Spät am selben Abend – nach einem Tage, den Maurice Lebrun damit verbracht hatte, in Unterhosen von Wand zu Wand zu laufen, darüber nachgrübelnd, wohin seine Hosen gekommen waren, wer sie genommen hatte, und welche Strafen für ein solches Verbrechen angemessen waren – spät an diesem Abend fand man die Hosen von Renard Lepins Vater – alle vier Paar. Sie wurden gefunden von dem Stubenmädchen, das sich mit Lebensgefahr in die Höhle des Löwen gewagt hatte, um aufzuräumen.

»Sehen Sie her, Monsieur Lebrun! Ihre Hosen!«

Maurice Lebrun sah mit blutunterlaufenen Augen auf den Punkt, auf den sie deutete.

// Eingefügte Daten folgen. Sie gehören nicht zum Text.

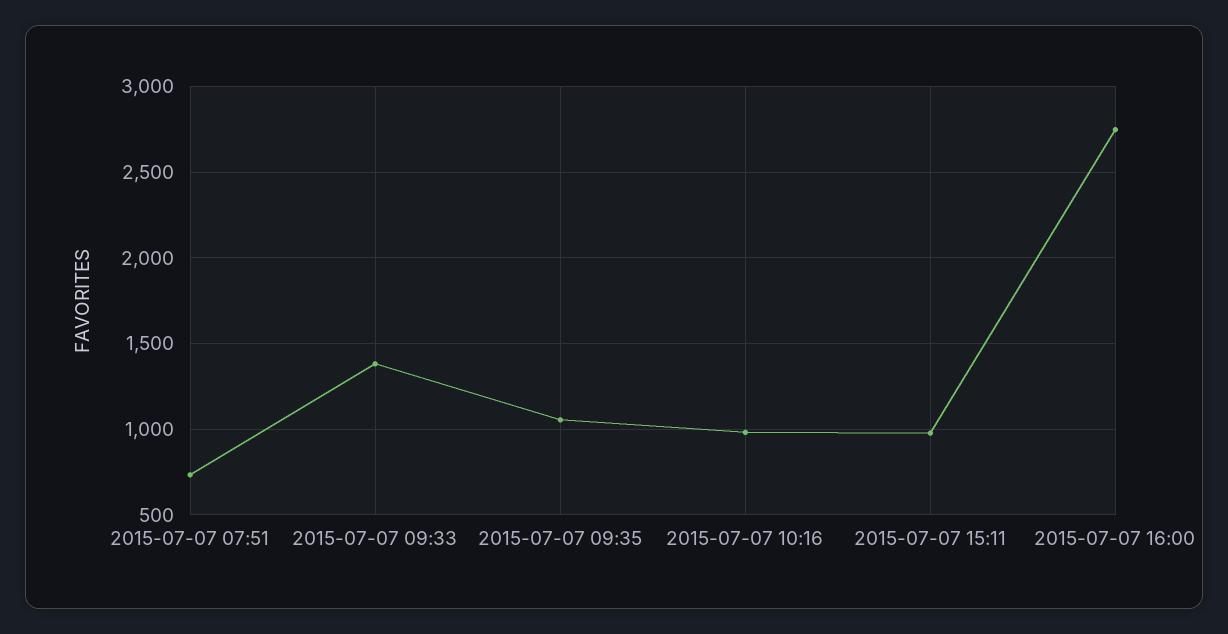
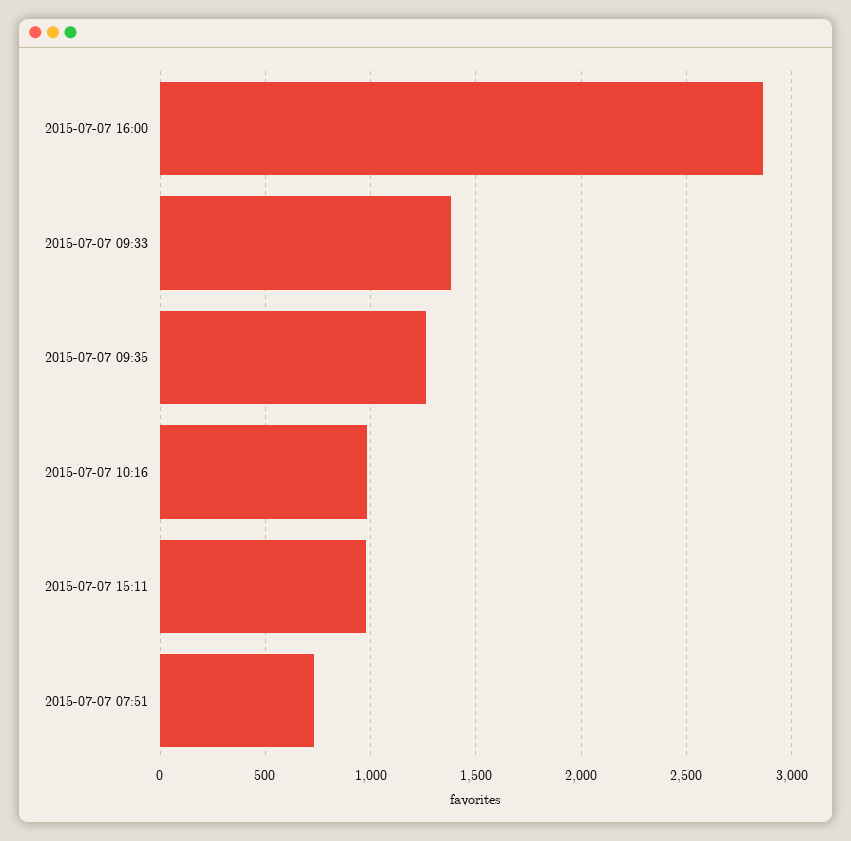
2015-07-07 09:35: 1050 -> 1250
2015-07-07 16:00: 2750 -> 2850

Zwischen den zwei Matratzen seines Bettes lagen vier zerknüllte, beinahe unkenntliche Gegenstände. Es waren seine sämtlichen Hosen, denen er, als er diese Nacht nach Hause kam, offenbar eine Generalbehandlung nach amerikanischem Rezept angedeihen lassen wollte. Wenn sie jetzt überhaupt etwas gleichsahen, so waren es vier Paar von einem Expreßzug überfahrenen Beine. Er sah sie an, ja, er sah sie lange an, aber er sagte nichts. Das Stubenmädchen sagte auch nichts. Sie wußte, daß der einfachste Vokal sie das Leben kosten konnte.

 

6

Hingegen heißt es, daß ein Laut sich den Weg über die Lippen von Renard Lepins Vater bahnte, als er zwei Wochen später die eben erschienene Nummer der Revue Lévy sah. Auf der ersten Seite stand in Sperrdruck:

»Wir beginnen heute den Roman eines neuen Schriftstellers, der sogar noch spannender ist als alles, was je Maurice Lebruns Feder entflossen ist. Lesen Sie von Anfang an mit!«

Darunter stand mit Kursivdruck:

»Der Verfasser ist ein aufgehender Stern, ein Franzose, namens M. Louis Gerrard. Sein Bild befindet sich weiter unten.«

Und unter diesem Text prangte die Photographie eines eleganten Herrn mit amerikanisch geschnittenem Gesicht, dessen Züge an Schärfe mit seinen rasiermesserscharfen Hosenfalten wetteiferten.